For the year we generated cash flow of $2.2 billion ($4.25/share) and earnings of $536 million ($1.03/share). Our results were lower than the previous year as WTI averaged US$61.80/bbl in 2009 compared to US$99.65/bbl in 2008. In addition, the impact of scheduled downtime at several of our facilities reduced production volumes for the year.
"We had a strong fourth quarter which has set us up well for 2010," commented Marvin Romanow, Nexen's President and Chief Executive Officer. "At Long Lake steam volumes are at record levels and we are steaming more wells than ever before. On the exploration and appraisal front, our Appomattox and Knotty Head wells in the Gulf of Mexico are progressing well. And in the Horn River area, our winter drilling campaign is underway."
The fourth quarter delivered our strongest quarterly production volumes since early 2008, averaging 265,000 boe/d (235,000 boe/d after royalties) compared to 214,000 boe/d (184,000 boe/d after royalties) in the previous quarter. This increase reflects more production in the North Sea from Ettrick and Telford as well as the start up of Longhorn in the Gulf of Mexico. In addition, we saw production return from scheduled downtime during the previous quarter for maintenance and turnaround activities at Buzzard, Scott/Telford, the Gulf of Mexico and Long Lake.
Buzzard continues to perform well and contributed 86,500 boe/d (200,000 boe/d gross) in the quarter. We expect our North Sea volumes to remain strong in 2010 with Buzzard producing at plateau rates, Ettrick ramping up and additional development drilling at Telford.

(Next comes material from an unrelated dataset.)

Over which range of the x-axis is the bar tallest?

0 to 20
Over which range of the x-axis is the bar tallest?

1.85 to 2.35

Our annual production averaged 243,000 boe/d before royalties and was impacted by extended downtime during the year for maintenance and turnaround activities at Buzzard, Scott/Telford, the Gulf of Mexico, Syncrude and Long Lake. Fourth quarter volumes averaged 265,000 boe/d before royalties and reflects new production from a successful step-out well at Telford, the start up of Ettrick and Longhorn, and the ramp up of Long Lake.

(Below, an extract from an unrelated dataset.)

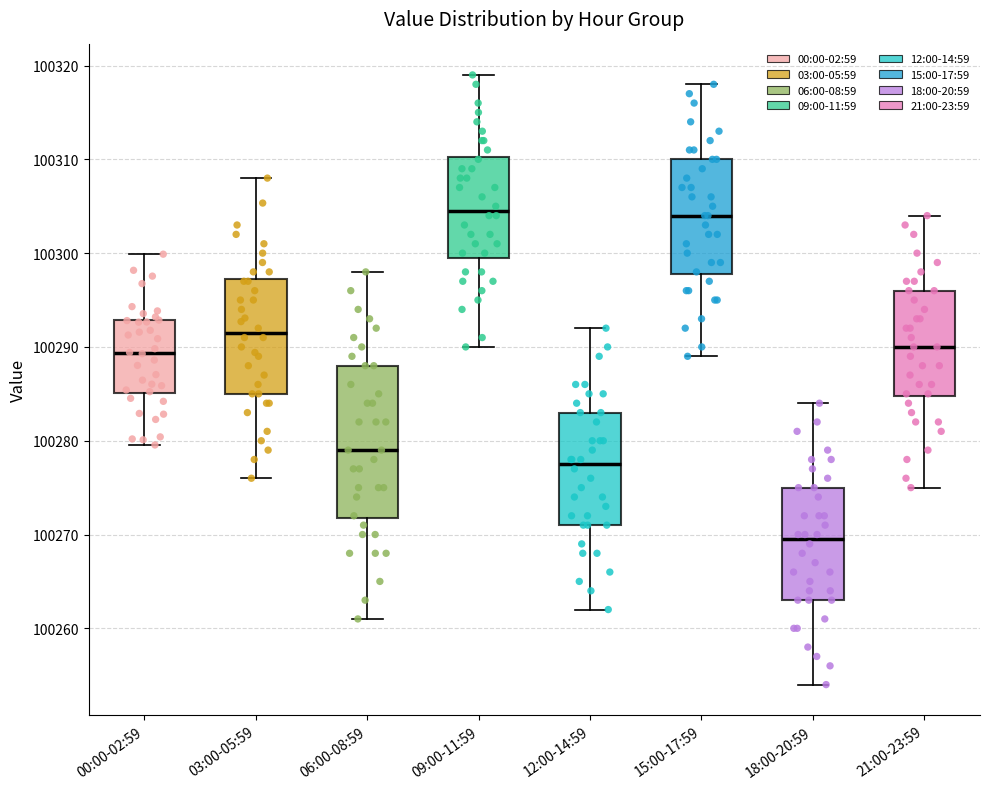

Which box is the tallest, from its lower edge to its upper edge?

06:00-08:59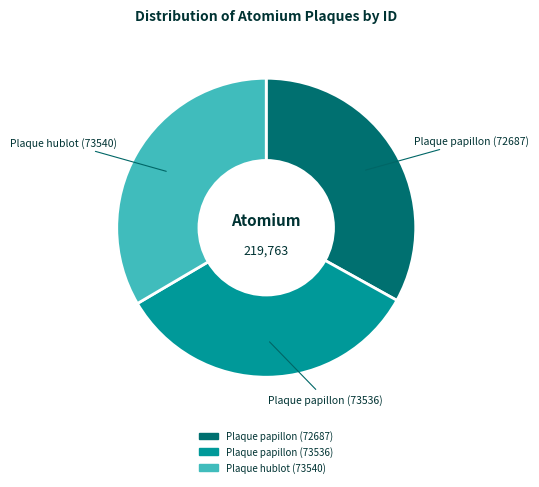

Is Plaque papillon (73536) the majority of the pie?

No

In 2010, we expect our annual production to grow approximately 4% to 6%, assuming the midpoint of our guidance, and range from 230,000 to 280,000 boe/d (200,000 to 250,000 boe/d after royalties). This growth reflects a full year of production from Ettrick and Longhorn, and increasing volumes from Long Lake. At the high end of our guidance, our production growth would be as high as 15%. The low end includes the possibility of advancing the start up of the fourth platform at Buzzard which is currently scheduled for 2011. Advancement to 2010 would only be required if we see higher than expected levels of hydrogen sulphide. The downtime associated with advancing the start up could reduce annual volumes by 10,000 to 15,000 boe/d.
Our annual production grew from 210,000 boe/d to 213,000 boe/d, after royalties, reflecting increasing contributions from Long Lake. Over the last three years our production, after royalties, has grown at an average compound annual rate of 11%.